Case: A 40 year old G2P0 with multiple leiomyomata, and no other significant medical history, presented for induction of labor for termination of pregnancy at 16 weeks EGA for suspected Trisomy 21. Labor progressed unremarkably, however delivery of the fetus was complicated by retained placenta. Multiple maneuvers to deliver the placenta manually were unsuccessful as a ten centimeter cervical leiomyoma obscured access to the uterine cavity. Twenty-four hours after delivery, the patient was taken to the OR for ultrasound-guided dilation and extraction of the placenta via transcervical approach under general anesthesia. Neuromuscular blockade and a high end-tidal concentration of sevoflurane optimized pelvic floor and uterine relaxation. Unfortunately, the uterine cavity could not be accessed vaginally. Expectant management was continued with the placenta in situ until forty-eight hours after delivery when the patient developed fever, leukocytosis, and uterine tenderness concerning for endometritis and worsening anemia from ongoing vaginal bleeding. To avoid morbidity anticipated with a hysterectomy, and to accommodate the patient’s desire to preserve fertility, a transuterine suction curettage via mini laparotomy was planned. The patient was transferred to the main hospital and taken to the OR. In anticipation of significant hemorrhage and potential emergent hysterectomy, blood products were made available, and two large bore IVs were inserted after induction of general anesthesia with propofol, succinylcholine, and fentanyl. Because the patient was hemodynamically stable, a central venous catheter (CVC) was not placed, though equipment for CVC placement and vasoactive medications to manage septic shock were available. Broad spectrum antibiotics were continued intraoperatively. Fortunately, the placenta was evacuated uneventfully with minimal blood loss. Postoperatively, the patient was counseled extensively about her risk of serious morbidity with future pregnancies. The patient is considering a hysterectomy on an elective basis.
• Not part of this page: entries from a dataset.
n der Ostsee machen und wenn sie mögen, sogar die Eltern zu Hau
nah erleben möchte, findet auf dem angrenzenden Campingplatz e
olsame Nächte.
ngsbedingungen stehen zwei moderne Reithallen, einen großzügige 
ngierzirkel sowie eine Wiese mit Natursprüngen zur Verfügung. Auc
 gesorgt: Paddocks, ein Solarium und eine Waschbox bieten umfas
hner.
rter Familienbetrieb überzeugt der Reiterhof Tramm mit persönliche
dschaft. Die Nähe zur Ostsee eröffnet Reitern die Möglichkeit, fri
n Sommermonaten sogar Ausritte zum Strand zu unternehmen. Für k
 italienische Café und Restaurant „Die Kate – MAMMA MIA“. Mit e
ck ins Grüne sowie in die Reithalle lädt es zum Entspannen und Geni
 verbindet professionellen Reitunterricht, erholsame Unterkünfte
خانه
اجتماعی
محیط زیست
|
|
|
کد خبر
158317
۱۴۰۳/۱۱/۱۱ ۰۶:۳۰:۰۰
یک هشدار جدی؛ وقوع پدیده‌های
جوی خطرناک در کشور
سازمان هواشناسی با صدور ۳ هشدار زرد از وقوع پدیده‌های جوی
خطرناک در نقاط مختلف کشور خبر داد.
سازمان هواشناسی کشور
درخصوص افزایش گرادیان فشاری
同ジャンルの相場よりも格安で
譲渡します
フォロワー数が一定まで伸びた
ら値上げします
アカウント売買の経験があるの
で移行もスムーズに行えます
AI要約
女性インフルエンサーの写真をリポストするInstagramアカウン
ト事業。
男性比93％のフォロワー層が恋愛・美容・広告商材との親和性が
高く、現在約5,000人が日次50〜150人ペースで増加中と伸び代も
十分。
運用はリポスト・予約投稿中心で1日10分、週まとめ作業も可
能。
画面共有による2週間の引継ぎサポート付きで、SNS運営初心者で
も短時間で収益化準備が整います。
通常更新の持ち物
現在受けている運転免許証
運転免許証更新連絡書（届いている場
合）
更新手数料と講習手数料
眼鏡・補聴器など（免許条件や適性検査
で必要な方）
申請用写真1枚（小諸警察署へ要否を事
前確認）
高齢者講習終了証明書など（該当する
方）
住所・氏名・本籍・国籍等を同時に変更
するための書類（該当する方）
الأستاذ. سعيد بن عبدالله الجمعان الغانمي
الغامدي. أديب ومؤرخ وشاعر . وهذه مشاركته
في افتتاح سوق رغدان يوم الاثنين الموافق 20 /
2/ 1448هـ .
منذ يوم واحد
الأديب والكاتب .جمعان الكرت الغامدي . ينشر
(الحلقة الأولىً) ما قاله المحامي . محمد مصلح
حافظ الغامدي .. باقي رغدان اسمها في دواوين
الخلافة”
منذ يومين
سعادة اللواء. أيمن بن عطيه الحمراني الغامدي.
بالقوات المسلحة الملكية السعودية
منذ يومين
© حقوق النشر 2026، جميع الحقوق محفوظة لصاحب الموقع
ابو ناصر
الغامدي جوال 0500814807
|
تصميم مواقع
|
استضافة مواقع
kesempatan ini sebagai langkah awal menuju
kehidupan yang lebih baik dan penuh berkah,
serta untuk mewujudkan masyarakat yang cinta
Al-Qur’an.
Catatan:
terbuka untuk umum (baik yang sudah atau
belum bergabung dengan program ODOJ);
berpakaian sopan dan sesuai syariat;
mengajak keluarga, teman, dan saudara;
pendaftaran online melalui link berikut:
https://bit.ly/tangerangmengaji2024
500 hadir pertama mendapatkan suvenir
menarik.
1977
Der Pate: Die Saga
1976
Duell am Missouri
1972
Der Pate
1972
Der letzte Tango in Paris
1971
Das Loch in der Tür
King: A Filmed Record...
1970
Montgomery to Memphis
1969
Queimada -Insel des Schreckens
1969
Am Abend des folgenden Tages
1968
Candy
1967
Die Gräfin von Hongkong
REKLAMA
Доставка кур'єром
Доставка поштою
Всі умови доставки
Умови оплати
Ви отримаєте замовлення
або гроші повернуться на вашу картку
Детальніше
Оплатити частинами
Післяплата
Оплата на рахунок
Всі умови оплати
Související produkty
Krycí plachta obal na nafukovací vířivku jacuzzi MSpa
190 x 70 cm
Discussion: This report describes a unique case of retained placenta due to mechanical obstruction from uterine leiomyomata. Despite optimization of pelvic floor and uterine relaxation with general anesthesia, the placenta could not be extracted via the cervix, and was ultimately removed via an uncommon transuterine approach. Though preparations were made to treat severe hemorrhage and septic shock, placental extraction via hysterotomy proceeded uneventfully and the patient’s postoperative course was uncomplicated.
1. Coviello EM. AJOG 2015;213:864.e1-11.
2. Bjurstrom J. Arch Gynecol Obstet 2018; 297:323-332.